The time machine brings us to a medieval town of Vidoški, founded in the 5th and 6th century, during the times of a Byzantine emperor Constantine. Constantine built a fortress in Stolac which protected his trade caravans headed from the west to the east, former Byzanthium, today Istanbul. After the emperor Constantine, the town was neglected until the Slavs came in the 8th and 9th century. In the 14th and 15th century, during the rule of Herceg Stjepan Kosača, it experienced its medieval prosperity. In the year of 1471, the town was conquered by Ottomans who gave a town today’s outlines with all fortresses, walls and towers. The town has 13 towers. It is divided into lower, middle and upper town. It is located on the hill above contemporary centre of Stolac and is a defense facility which, by its size, belongs to the line of the largest Bosnian and Herzegovinian towns. Contemporary form of the town belongs to the remains of Austro-Hungarian era.

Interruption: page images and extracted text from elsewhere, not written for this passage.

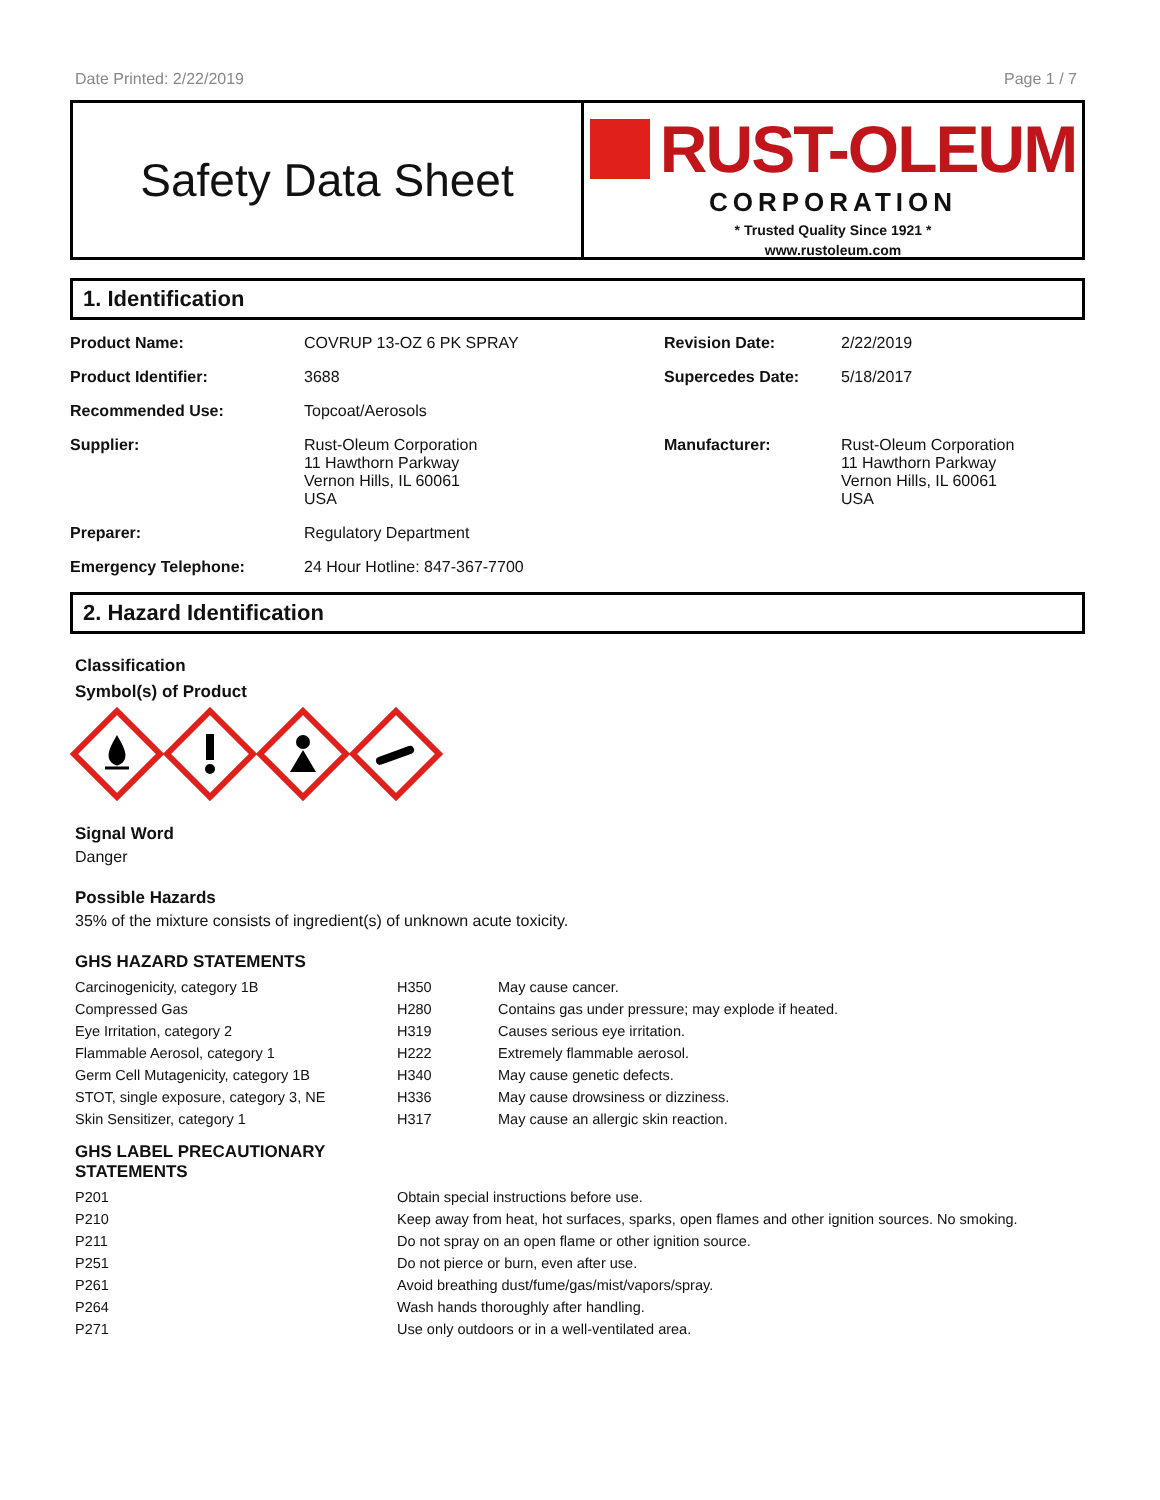Date Printed: 2/22/2019 Page 1 / 7
Safety Data Sheet
RUST-OLEUM
CORPORATION
* Trusted Quality Since 1921 *
www.rustoleum.com
1. Identification
| Product Name: | COVRUP 13-OZ 6 PK SPRAY | Revision Date: | 2/22/2019 |
| Product Identifier: | 3688 | Supercedes Date: | 5/18/2017 |
| Recommended Use: | Topcoat/Aerosols | | |
| Supplier: | Rust-Oleum Corporation 11 Hawthorn Parkway Vernon Hills, IL 60061 USA | Manufacturer: | Rust-Oleum Corporation 11 Hawthorn Parkway Vernon Hills, IL 60061 USA |
| Preparer: | Regulatory Department | | |
| Emergency Telephone: | 24 Hour Hotline: 847-367-7700 | | |
2. Hazard Identification
Classification
Symbol(s) of Product
Signal Word
Danger
Possible Hazards
35% of the mixture consists of ingredient(s) of unknown acute toxicity.
GHS HAZARD STATEMENTS
| Carcinogenicity, category 1B | H350 | May cause cancer. |
| Compressed Gas | H280 | Contains gas under pressure; may explode if heated. |
| Eye Irritation, category 2 | H319 | Causes serious eye irritation. |
| Flammable Aerosol, category 1 | H222 | Extremely flammable aerosol. |
| Germ Cell Mutagenicity, category 1B | H340 | May cause genetic defects. |
| STOT, single exposure, category 3, NE | H336 | May cause drowsiness or dizziness. |
| Skin Sensitizer, category 1 | H317 | May cause an allergic skin reaction. |
GHS LABEL PRECAUTIONARY
STATEMENTS
| P201 | Obtain special instructions before use. |
| P210 | Keep away from heat, hot surfaces, sparks, open flames and other ignition sources. No smoking. |
| P211 | Do not spray on an open flame or other ignition source. |
| P251 | Do not pierce or burn, even after use. |
| P261 | Avoid breathing dust/fume/gas/mist/vapors/spray. |
| P264 | Wash hands thoroughly after handling. |
| P271 | Use only outdoors or in a well-ventilated area. |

The necropolis is located in a village of Boljuni, 12 kilometers southwest of Stolac. It has 273 stećaks in total. It is a third by size and first by the number of decorated stećaks in Bosnia and Herzegovina. A total of 105 of them are decorated. Most of them originate from 15th and 16th century. The most significant decoration found in Boljuni are different crosses carved in different varieties, a motif of a wine grape with a triplet leaf, a motif of a shield and a sword, motifs of rosettes and plastic ribbons, motifs of human and animal figures, hunting scenes, dancing scenes, the moon and stars. A figure of a woman with a child in her arms which probably symbolizes the Lady with little Jesus attracts special attention. The most abundantly decorated stećak is the one with a large cross where a Duke Vlatko Vuković of Kosača kin is buried.
When Boljuni is done, it is time to go back to Mostar, and it will take us around one hour ride before we are “home”.
On the way back we can make another break for those desiring to drink coffe. We expect to be in Mostar around 5.00 pm, so better don’t plan too many things that evening as days can be quite long sometime.